* [练习 A]: 根据这篇关于脑组织铁沉积神经变性病患儿的文献摘要，7例患儿中携带PLA2G6基因变异者共有几例？
* [练习 B]: 将文档片段中以“目的探讨7例”开头的段落改写为要点列表，并保留其主要事实。
* [练习 C]: 接续这篇关于脑组织铁沉积神经变性病患儿的文献摘要，从其最后一句之后续写。
━━━━━ 文档片段 ━━━━━
脑组织铁沉积神经变性病患儿的临床与遗传学分析

doi:10.12372/jcp.2025.24e0318

摘要/Abstract

摘要：

目的探讨7例脑组织铁沉积神经变性病（NBIA）患儿的临床及遗传学特点。方法利用全外显子测序技术（WES）对疑似NBIA的患儿进行遗传学检测，对WES检测阳性的患儿通过Sanger测序验证；回顾性分析患儿临床资料并进行文献复习。结果本研究纳入7例患儿，患儿首发症状为步态障碍、姿势异常、精神运动发育迟滞或倒退等。WES检测发现7例患儿均分别携带NBIA相关的致病基因，其中PANK2基因1例、FA2H基因1例以及PLA2G6基因5例。PANK2基因异常的患儿临床表现为步态障碍及姿势异常、视网膜色素变性-苍白球变性综合征等典型的症状；FA2H异常的患儿表现为语言落后、步态异常以及肌张力障碍；PLA2G6异常的患儿起病较早，表现为发育落后、肌无力、苍白球低信号铁沉积及小脑萎缩。结论 NBIA患儿临床表型复杂且不同类型NBIA患儿临床表现存在差异，神经系统异常为最主要的临床表现。

关键词: 脑组织铁沉积神经变性病, 全外显子测序, 临床表型, 儿童

Abstract:

Objective The aim of this study was to explore the clinical and genetic characteristics of 7 pediatric patients with neurodegeneration with brain iron accumulation (NBIA). Methods Genetic mutation analysis was conducted on patients suspected of having NBIA using whole exome sequencing (WES), followed by Sanger sequencing for positive cases. A retrospective analysis of the patients' clinical data was performed alongside a literature review. Results Seven patients, comprising five boys and two girls with an average age of 5.4±3.8 years, presented to the hospital primarily due to motor developmental delay. The main clinical manifestations included intellectual disability, gait disorders, abnormal posture, delayed or regressed psychomotor development, muscle weakness, cerebellar ataxia, and retinitis pigmentosa. WES identified pathogenic mutations in NBIA-related genes in all 7 patients, specifically PANK2 in one case, FA2H in one case, and PLA2G6 in five cases. Patients with PLA2G6 variations exhibited early onset, developmental delay, muscle weakness, low signal iron deposition in the pallidus, and cerebellar atrophy. The patient with a PANK2 gene mutation showed gait and postural abnormalities, while the patient with an FA2H mutation presented with language delay, gait abnormalities, and dysmyotonia. Conclusion There is significant heterogeneity in the clinical phenotype of NBIA patients, with neurological abnormalities being the predominant feature. Two previously unreported variants were identified, broadening the spectrum of genetic variations in NBIA disease.
━━━━━ 所示信息 ━━━━━
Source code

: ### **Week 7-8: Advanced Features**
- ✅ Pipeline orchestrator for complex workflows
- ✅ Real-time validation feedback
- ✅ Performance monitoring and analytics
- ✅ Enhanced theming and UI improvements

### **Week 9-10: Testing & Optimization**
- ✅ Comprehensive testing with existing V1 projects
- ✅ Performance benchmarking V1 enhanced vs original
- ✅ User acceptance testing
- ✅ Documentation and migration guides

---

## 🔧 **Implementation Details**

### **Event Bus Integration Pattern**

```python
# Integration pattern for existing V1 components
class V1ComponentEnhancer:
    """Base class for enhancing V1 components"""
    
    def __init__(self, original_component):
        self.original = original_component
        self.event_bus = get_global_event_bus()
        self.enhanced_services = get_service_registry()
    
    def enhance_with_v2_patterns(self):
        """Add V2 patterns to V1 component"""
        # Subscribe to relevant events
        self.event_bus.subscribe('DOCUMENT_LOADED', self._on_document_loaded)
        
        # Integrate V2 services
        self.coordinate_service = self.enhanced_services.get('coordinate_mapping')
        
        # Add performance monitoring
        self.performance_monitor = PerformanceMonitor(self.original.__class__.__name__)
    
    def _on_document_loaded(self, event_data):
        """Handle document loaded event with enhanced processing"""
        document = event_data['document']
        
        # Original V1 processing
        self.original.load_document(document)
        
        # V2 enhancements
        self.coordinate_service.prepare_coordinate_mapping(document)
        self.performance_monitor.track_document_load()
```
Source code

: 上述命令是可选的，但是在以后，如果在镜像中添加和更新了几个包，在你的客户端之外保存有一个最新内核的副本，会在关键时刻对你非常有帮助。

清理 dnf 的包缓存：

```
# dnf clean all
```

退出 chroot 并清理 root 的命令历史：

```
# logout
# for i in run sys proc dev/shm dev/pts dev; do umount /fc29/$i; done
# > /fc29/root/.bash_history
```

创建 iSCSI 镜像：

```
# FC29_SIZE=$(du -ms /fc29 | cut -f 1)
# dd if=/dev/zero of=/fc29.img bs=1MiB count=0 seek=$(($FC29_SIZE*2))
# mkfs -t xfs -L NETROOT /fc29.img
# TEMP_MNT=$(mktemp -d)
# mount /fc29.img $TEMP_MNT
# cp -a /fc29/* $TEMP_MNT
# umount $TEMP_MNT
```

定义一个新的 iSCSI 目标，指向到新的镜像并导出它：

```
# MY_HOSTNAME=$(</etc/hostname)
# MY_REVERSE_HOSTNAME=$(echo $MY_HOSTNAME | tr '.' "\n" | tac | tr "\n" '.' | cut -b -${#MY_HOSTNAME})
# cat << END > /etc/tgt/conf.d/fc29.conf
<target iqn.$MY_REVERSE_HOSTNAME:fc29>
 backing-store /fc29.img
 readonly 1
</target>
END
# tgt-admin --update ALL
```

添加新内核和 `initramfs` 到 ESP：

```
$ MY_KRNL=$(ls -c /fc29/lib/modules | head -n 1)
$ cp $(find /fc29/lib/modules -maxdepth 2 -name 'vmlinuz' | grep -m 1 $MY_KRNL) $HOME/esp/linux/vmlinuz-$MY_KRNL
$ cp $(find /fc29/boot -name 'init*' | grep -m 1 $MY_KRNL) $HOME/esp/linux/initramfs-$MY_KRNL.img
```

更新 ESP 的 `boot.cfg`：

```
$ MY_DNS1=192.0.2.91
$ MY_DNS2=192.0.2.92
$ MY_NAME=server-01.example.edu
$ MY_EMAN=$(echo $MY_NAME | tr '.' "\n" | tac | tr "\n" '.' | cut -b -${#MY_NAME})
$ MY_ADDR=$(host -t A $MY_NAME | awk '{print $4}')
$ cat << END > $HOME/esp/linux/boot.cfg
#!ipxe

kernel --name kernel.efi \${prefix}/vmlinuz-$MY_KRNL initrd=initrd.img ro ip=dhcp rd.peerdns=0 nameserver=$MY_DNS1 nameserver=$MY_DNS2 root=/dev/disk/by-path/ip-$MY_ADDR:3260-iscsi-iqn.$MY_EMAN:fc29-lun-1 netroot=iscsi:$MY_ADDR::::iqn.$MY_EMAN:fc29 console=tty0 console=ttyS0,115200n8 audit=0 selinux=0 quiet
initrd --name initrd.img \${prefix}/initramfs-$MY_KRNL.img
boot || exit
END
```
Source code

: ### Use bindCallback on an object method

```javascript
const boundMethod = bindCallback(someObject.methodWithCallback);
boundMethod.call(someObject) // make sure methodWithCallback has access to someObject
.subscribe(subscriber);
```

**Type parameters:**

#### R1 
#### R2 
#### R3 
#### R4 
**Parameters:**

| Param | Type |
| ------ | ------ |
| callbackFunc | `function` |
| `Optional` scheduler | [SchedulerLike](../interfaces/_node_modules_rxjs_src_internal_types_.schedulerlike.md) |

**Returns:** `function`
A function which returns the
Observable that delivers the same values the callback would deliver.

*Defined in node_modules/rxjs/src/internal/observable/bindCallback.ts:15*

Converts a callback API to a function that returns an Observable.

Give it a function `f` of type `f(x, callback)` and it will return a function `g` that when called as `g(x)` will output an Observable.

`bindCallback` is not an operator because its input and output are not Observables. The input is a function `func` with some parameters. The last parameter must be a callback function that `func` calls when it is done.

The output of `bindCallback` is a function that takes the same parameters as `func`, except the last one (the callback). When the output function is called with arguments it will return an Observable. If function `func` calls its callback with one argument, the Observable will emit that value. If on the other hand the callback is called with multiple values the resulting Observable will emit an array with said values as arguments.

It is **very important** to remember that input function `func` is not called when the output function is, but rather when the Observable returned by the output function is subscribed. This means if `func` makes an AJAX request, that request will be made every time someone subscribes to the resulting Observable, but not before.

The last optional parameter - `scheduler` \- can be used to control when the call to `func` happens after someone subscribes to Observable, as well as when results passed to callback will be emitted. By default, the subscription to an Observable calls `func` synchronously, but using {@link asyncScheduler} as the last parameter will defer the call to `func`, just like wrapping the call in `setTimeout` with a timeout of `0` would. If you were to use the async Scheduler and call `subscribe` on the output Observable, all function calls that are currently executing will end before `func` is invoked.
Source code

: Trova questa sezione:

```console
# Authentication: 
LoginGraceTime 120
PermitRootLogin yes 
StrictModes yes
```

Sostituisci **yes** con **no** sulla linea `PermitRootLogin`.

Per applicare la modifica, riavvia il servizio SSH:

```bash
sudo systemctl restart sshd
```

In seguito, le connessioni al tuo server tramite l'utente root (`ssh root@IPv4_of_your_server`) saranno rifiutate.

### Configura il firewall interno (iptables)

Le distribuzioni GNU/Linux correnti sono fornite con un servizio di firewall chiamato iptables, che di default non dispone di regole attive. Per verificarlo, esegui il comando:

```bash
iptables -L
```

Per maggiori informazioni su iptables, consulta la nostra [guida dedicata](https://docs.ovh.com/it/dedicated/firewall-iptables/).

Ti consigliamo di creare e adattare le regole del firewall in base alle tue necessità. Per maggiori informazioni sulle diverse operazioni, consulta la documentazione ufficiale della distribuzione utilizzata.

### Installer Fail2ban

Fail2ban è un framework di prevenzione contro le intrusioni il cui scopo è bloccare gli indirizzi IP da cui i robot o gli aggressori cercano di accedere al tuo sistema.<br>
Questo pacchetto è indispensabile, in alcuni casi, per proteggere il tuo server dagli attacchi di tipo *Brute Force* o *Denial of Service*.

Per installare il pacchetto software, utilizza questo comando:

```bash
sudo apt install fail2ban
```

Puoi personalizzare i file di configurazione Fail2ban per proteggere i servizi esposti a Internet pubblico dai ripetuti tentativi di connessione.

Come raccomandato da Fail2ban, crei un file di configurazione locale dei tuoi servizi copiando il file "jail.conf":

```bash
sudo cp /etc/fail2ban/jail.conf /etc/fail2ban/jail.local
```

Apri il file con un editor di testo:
━━━━━
* [参考答案 A]: 5例。

* [参考答案 B]:
- 目的：探讨7例脑组织铁沉积神经变性病（NBIA）患儿的临床及遗传学特点。
- 方法：以全外显子测序（WES）对疑似NBIA患儿进行遗传学检测，阳性者经Sanger测序验证；回顾性分析临床资料，并复习相关文献。
- 结果：
  - 首发症状包括步态障碍、姿势异常、精神运动发育迟滞或倒退等。
  - 7例患儿均携带NBIA相关致病基因：PANK2基因1例，FA2H基因1例，PLA2G6基因5例。
  - PANK2异常：步态障碍及姿势异常、视网膜色素变性-苍白球变性综合征等典型症状。
  - FA2H异常：语言落后、步态异常、肌张力障碍。
  - PLA2G6异常：起病较早，表现为发育落后、肌无力、苍白球低信号铁沉积及小脑萎缩。
- 结论：NBIA患儿临床表型复杂，不同类型患儿的临床表现存在差异，神经系统异常为最主要的临床表现。

* [参考答案 C]:
Key words: neurodegeneration with brain iron accumulation, WES, clinical manifestation, child

赵培伟, 张蕾, 孟庆杰, 何学莲. 脑组织铁沉积神经变性病患儿的临床与遗传学分析[J]. 临床儿科杂志, 2025, 43(3): 199-203.

ZHAO Peiwei, ZHANG Lei, MENG Qingjie, HE Xuelian. Clinical and genetic features of seven patients with neurodegeneration with brain iron accumulation[J]. Journal of Clinical Pediatrics, 2025, 43(3): 199-203.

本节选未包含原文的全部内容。